Il continua :- »Oh ! dans ma famille, on va loin ; ainsi, moi, je suis sûr
qu'à moins d'accident je mourrai très vieux. » L'officier de santé jeta
sur lui un regard de pitié ; il considéra une seconde la figure rougeaude
de son voisin, son cou graisseux, son bedon tombant entre deux jambes
flasques et grasses, toute sa rondeur apoplectique de vieil employé
ramolli ; et, relevant d'un coup de main le panama grisâtre qui lui
couvrait le chef, il répondit en ricanant :- »Pas si sûr que ça, mon bon,
votre mère est une aztèque et vous n'êtes qu'un plein-de-soupe. »
Caravan, troublé, se tut.

Mais le tramway arrivait à la station. Les deux compagnons descendirent,
et M. Chenet offrit le vermout au café du Globe, en face, où l'un et
l'autre avaient leurs habitudes. Le patron, un ami, leur allongea deux
doigts qu'ils serrèrent par-dessus les bouteilles du comptoir ; et ils
allèrent rejoindre trois amateurs de dominos, attablés là depuis midi.
Des paroles cordiales furent échangées, avec le « Quoi de neuf ? »
inévitable. Ensuite les joueurs se remirent à leur partie ; puis on leur
souhaite le bonsoir. Ils étendirent leurs mains sans lever la tête ; et
chacun rentra dîner.

Caravan habitait, auprès du rond-point de Courbevoie, une petite maison
a deux étages dont le rez-de-chaussée était occupé par un coiffeur.
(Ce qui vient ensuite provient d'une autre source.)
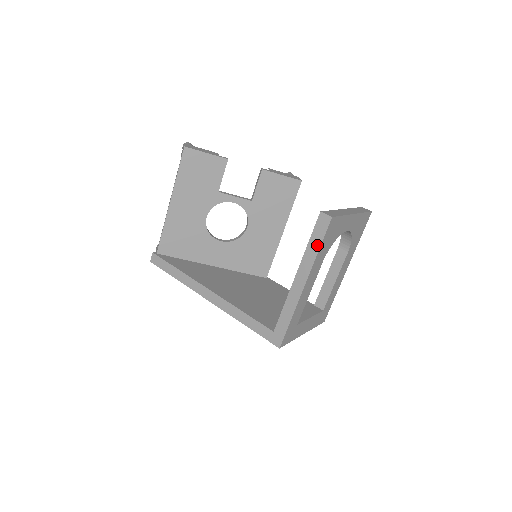
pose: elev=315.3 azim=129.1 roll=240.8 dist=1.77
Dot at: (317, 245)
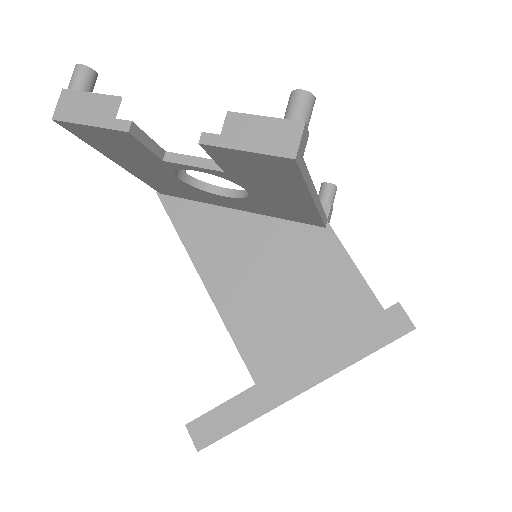
Dot at: occluded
Deux chambres, une salle à manger et une cuisine où des sièges recollés
erraient de pièce en pièce selon les besoins, formaient tout
l'appartement que Mme Caravan passait son temps à nettoyer, tandis que
sa fille Marie-Louise, âgée de douze ans, et son fils Philippe-Auguste,
âgé de neuf, galopaient dans les ruisseaux de l'avenue, avec tous les
polissons du quartier.

Au-dessus de lui, Caravan avait installé sa mère, dont l'avarice était
célèbre aux environs et dont la maigreur faisait dire que le Bon Dieu
avait appliqué sur elle-même ses propres principes de parcimonie.
Toujours de mauvaise humeur, elle ne passait point un jour sans
querelles et sans colères furieuses. Elle apostropha de sa fenêtre les
voisins sur leurs portes, les marchandes des quatre saisons, les
balayeurs et les gamins qui, pour se venger, la suivaient de loin, quand
elle sortait, en criant : « à la chie-en-lit ! »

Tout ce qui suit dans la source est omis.